Really, I don’t know how to answer that question because it’s so subjective. I think I can have the most fun playing up the fact that most of the characters I play and write about work within the system. There’s very little punk to them in that they just want more; more money, power, influence, whatever. They work within The System and manipulate others and various circumstances. Because of the richness of the world, I can have them interact with and exploit a lot of things that could not be done in real life. With powers and magic or whatever, I can have them do stuff that is not possible; Jedi Mind Trick stuff. My main character did evil things even by Shadowrun standards, and it was just that when the story ended that had she suffered for her actions. But she won. That’s the fucked-up part. Everyone got what they wanted, but at a price. It was cool. It was fun trying to figure out how to deal with the strange stuff that I could throw at the players as a GM and see how they reacted.

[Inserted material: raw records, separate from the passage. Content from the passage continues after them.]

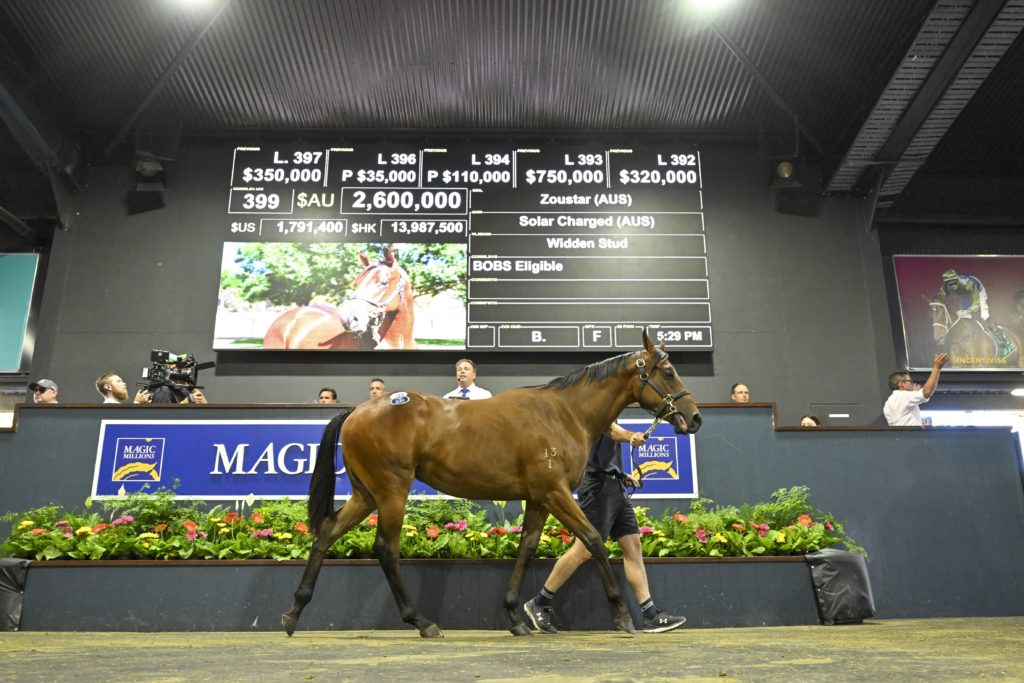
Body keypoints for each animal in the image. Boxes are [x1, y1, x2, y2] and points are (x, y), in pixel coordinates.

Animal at [282, 329, 702, 638]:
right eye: (668, 372)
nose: (694, 417)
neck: (564, 413)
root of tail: (357, 411)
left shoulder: (539, 498)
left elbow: (527, 548)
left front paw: (517, 617)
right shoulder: (555, 493)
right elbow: (594, 539)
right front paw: (622, 615)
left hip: (366, 494)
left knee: (326, 532)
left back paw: (293, 612)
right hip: (391, 492)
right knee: (386, 549)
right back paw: (422, 622)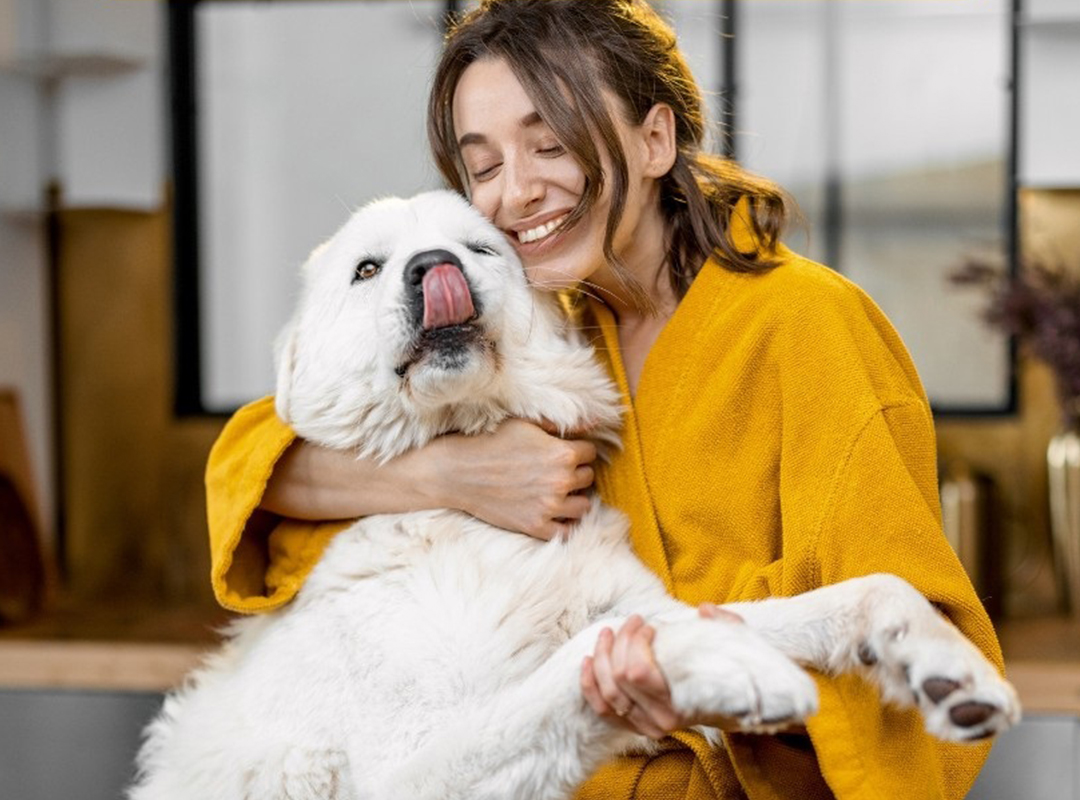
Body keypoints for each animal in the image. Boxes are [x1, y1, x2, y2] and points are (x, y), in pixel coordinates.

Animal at [128, 192, 1019, 798]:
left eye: (480, 248)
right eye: (368, 268)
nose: (433, 269)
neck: (475, 525)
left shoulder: (643, 603)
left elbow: (868, 589)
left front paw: (943, 666)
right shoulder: (408, 767)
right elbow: (589, 653)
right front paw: (734, 667)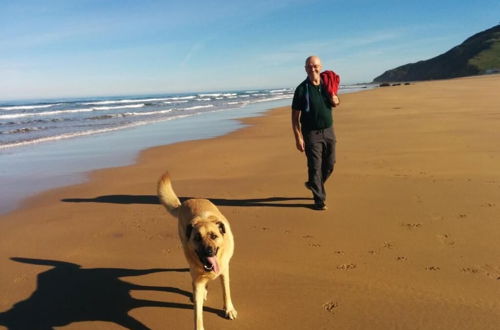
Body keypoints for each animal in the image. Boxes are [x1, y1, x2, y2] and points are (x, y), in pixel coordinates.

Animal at [158, 173, 238, 330]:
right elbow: (197, 313)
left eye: (214, 236)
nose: (208, 251)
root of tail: (185, 202)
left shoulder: (224, 271)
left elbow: (226, 291)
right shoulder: (197, 283)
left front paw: (229, 309)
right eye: (197, 238)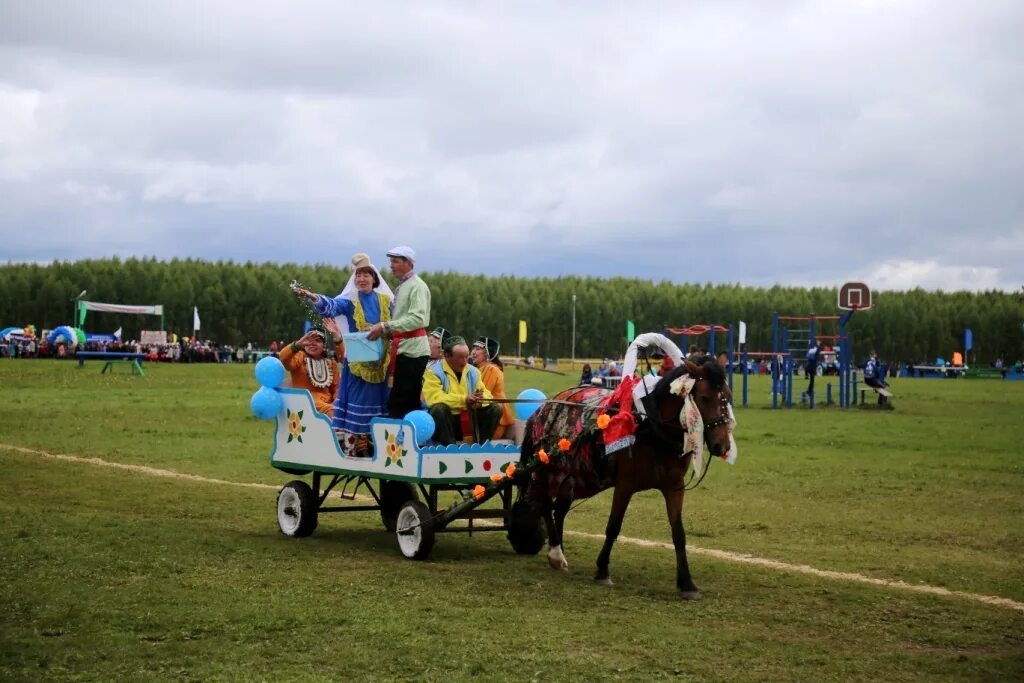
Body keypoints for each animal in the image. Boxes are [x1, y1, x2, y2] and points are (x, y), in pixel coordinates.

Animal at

My first writing credit will be in Spy Games. I am a longtime student of espionage, and it figured prominently in my SR games for years. Generally speaking, it is a deadly serious matter. In making it fun, a good way of looking at making the material useful and fun for players of all stripes was when someone asked what kind of James Bond we should be shooting for among the wide array of espionage archetypes. My response was that if we do our job right, all of them. It goes back to the realism and fiction aspects. There is a huge variety of material in the universe, and I get to play with it all. I used to hate that because Shadowland, as a giant electronic sandbox, was open and was super-canon so that everyone knew where everyone else stood (Critical when there were thousands of users; not so important when twelve of us were the last ones standing after 15 years). But as players, you don’t have to use any of it. My hope is that there’s enough malleability that if you don’t like the character we use or some aspect, you can exchange it for something/one else without too much trouble.
There has to be some of that richness in the canon story, though. That’s why I am disappointed in the neutering of the Tirs, especially, and pretty much all of the Awakened states. Great, another shithead country in transition that looks just like every other fucking country being controlled by corps, shadowy plotters, etc. People want to have fun, and have different ideas of fun themes, settings, characters, whatever. We should at least pretend to give them some of that. I think the current writing crew is doing a pretty good job in giving players all that we can really give you all: Options. At the end of the day, it’s your fun to have. This is a hyper-interactive medium and hobby, and that’s the real point of my post is that I can’t tell you how you have fun because it’s so subjective, but I hope I help.